||[Feb. 13th, 2004|01:32 pm]
In my last message, I wrote about a lot of things that were not going right. Some people were concerned, so I thought I'd write an update. (I would have posted earlier but they took our internet access away at work for "security reasons" - although its back now.)|
I fully admit that I don't like chaos and disorganization. I am an INFJ and an extreme J at that. When something isn't going right in my life (and let's face it, no one has a life that goes 100% well 100% of the time), I tend to retreat or find comfort in other areas of my life. When work isn't going well, I'll call a friend. When my romantic life isn't going well, I'll through myself more into ministry. I tend to reach my breaking point, not when something super-huge goes wrong, but when 10 million little things start going wrong in every area of my life. When ministry, work, social relationships, family hobbies, and my weight/health all go wrong at the same time and their is no safe area to retreat into, then I tend to fall into depression or over-eat or both.
I think Monday was a high-water mark on the stress meter. Since then:
-The guy who runs Ottawa InnerCity Ministries called me back and is staying for pizza with the Youth Group on the 22. (The 21st is still disorganized, but at least I have one activity organized this month.)
-I did find someone to replace the person who couldn't do nursery on Sunday
-I had a great chat with the group who uses the nursery on Tuesdays and I think things are going to be left neater from now on.
-The SCA days are getting organized. I have something lined up for the 29th and March 14th. Now I just have to write up a message for the webpage.
-Acorn-girl made me realized how much I have learned about costuming in the last few years. While I still am no where near Helen's level, realizing how far I've come from where I started from gives me more confidence about teaching at Practicum.
-Acorn-girl also told me how much she likes the costuming I've done to date - so I guess other people don't see the flaws in my work the way that I do.
-I am down 4 pounds since I started my diet on January 12. Four pounds is not the world's greatest weight loss, but it beats gaining 4 pounds.
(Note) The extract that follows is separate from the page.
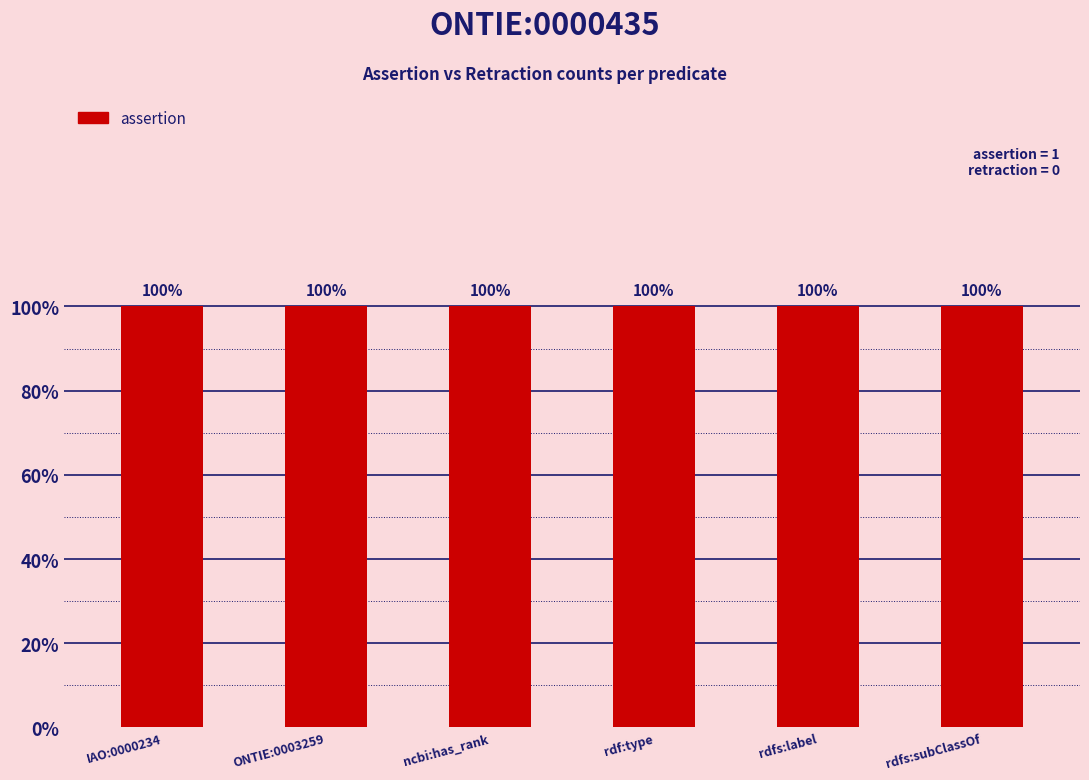

Which category has the highest value across all series?

IAO:0000234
Lots of things still uncertain and disorganized, but that is a part of life. I have a lot of things I want to accomplish this weekend and we'll see how it goes. I will be less stressed-out when Practicum is over. I suppose one good thing about doing something new is that you only have to do something for the first time once. Next time when I teach (and let's face it - knowing me, there will be a next time), I will have already taught 2 courses and will have that much more experience. I was like this the first time I taught Sunday school, the first time I argued a motion in court, the first time I sang in public, etc.